The movie does have a different feel to it and it’s because of the director change from Gary Ross to Francis Lawrence.  Lawrence’s world is cold and hopeless which fits how everyone from Katniss to the other victors feel about the situation.  However, one of the things that Lawrence keeps, that isn’t for the better, is the certain beat the movie has before it gets to the area.  It is structured that way in the book but the way Katniss and Peeta scope out the new competitors in the training session and their individual tests does feel like a “been there done that” feel.

Once we get to the area, that’s where things start to gear up.  The action starts right away (and shaky cam free in case you were wondering) and a bit more violent than then first movie but again it does make sense since the stakes are bigger this time around and it’s no longer “a game.” Even when the action is at a standstill the characters are being developed so we can care about them, which I know sounds weird but considering this is a movie about people killing each other left and right this kind of stuff matters.

Acting wise, Jennifer Lawrence is the star of the show.  Her performance ranges all over the place from heroic to vulnerable to scared and proves that his role is hers and hers alone.  Hutcherson has more to do this time around bringing empathy and being the mouth-piece in a sense.

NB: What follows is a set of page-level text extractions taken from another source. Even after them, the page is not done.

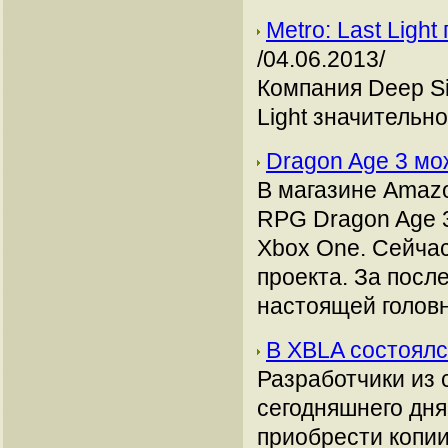
Metro: Last Ligh
/04.06.2013/
Компания Deep Sil
Light значительн
Dragon Age 3 мо
В магазине Amazo
RPG Dragon Age 3:
Xbox One. Сейча
проекта. За посл
настоящей голов
В XBLA состоялс
Разработчики из 
сегодняшнего дня
приобрести копии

Sutherland’s President Snow is a little more menacing this time around.  He’s still the man behind the curtain but he does everything he can to make sure Katniss doesn’t survive.

All in all, The Hunger Games: Catching Fire is a better outing from the first movie along with the acting and action.  The set up for the next two movies, Mockingjay Part 1 and Part 2, should get fans of the book and non-fans excited.  But again, for me, I wasn’t the biggest fan of the first movie but this was an improvement.